Start of Given passage

Chemical Weapon (CW)
The CW: The Organization for the Prohibition of Chemical Weapons defines a chemical weapon as any of the following: 1) a toxic chemical or its precursors; 2) a munition specifically designed to deliver a toxic chemical; or 3) any equipment specifically designed for use with toxic chemicals or munitions. Toxic chemical agents are gaseous, liquid, or solid chemical substances that use their toxic properties to cause death or severe harm to humans, animals, and/or plants. Chemical weapons include blister, nerve, choking, and blood agents, as well as non-lethal incapacitating agents and riot-control agents. Historically, chemical weapons have been the most widely used and widely proliferated weapon of mass destruction.
Nuclear weapon
Nuclear weapon: A device that releases nuclear energy in an explosive manner as the result of nuclear chain reactions involving fission, or fission and fusion, of atomic nuclei. Such weapons are also sometimes referred to as atomic bombs (a fission-based weapon); or boosted fission weapons (a fission-based weapon deriving a slightly higher yield from a small fusion reaction); or hydrogen bombs/thermonuclear weapons (a weapon deriving a significant portion of its energy from fusion reactions).

End of Given passage
Start of Entries provided

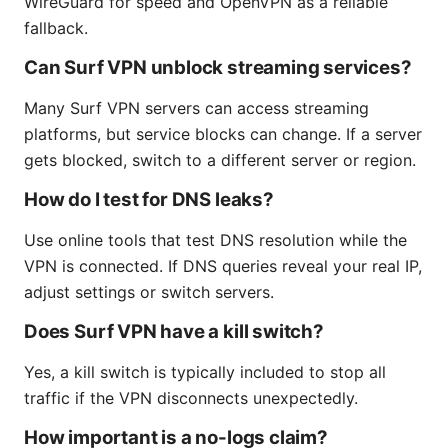
WireGuard for speed and OpenVPN as a reliable
fallback.
Can Surf VPN unblock streaming services?
Many Surf VPN servers can access streaming
platforms, but service blocks can change. If a server
gets blocked, switch to a different server or region.
How do I test for DNS leaks?
Use online tools that test DNS resolution while the
VPN is connected. If DNS queries reveal your real IP,
adjust settings or switch servers.
Does Surf VPN have a kill switch?
Yes, a kill switch is typically included to stop all
traffic if the VPN disconnects unexpectedly.
How important is a no-logs claim?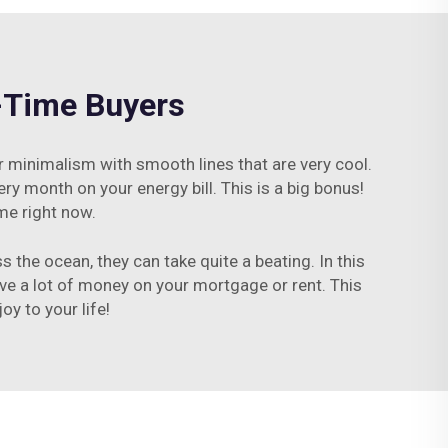
t-Time Buyers
or minimalism with smooth lines that are very cool.
ry month on your energy bill. This is a big bonus!
me right now.
 the ocean, they can take quite a beating. In this
ave a lot of money on your mortgage or rent. This
y to your life!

End of Entries provided

■ Work order
Reproduce the weapons definitions word for word, from the first line to the last. The listing is separate material and has nothing to do with the weapons definitions.

■ Solution
Chemical Weapon (CW)
The CW: The Organization for the Prohibition of Chemical Weapons defines a chemical weapon as any of the following: 1) a toxic chemical or its precursors; 2) a munition specifically designed to deliver a toxic chemical; or 3) any equipment specifically designed for use with toxic chemicals or munitions. Toxic chemical agents are gaseous, liquid, or solid chemical substances that use their toxic properties to cause death or severe harm to humans, animals, and/or plants. Chemical weapons include blister, nerve, choking, and blood agents, as well as non-lethal incapacitating agents and riot-control agents. Historically, chemical weapons have been the most widely used and widely proliferated weapon of mass destruction.
Nuclear weapon
Nuclear weapon: A device that releases nuclear energy in an explosive manner as the result of nuclear chain reactions involving fission, or fission and fusion, of atomic nuclei. Such weapons are also sometimes referred to as atomic bombs (a fission-based weapon); or boosted fission weapons (a fission-based weapon deriving a slightly higher yield from a small fusion reaction); or hydrogen bombs/thermonuclear weapons (a weapon deriving a significant portion of its energy from fusion reactions).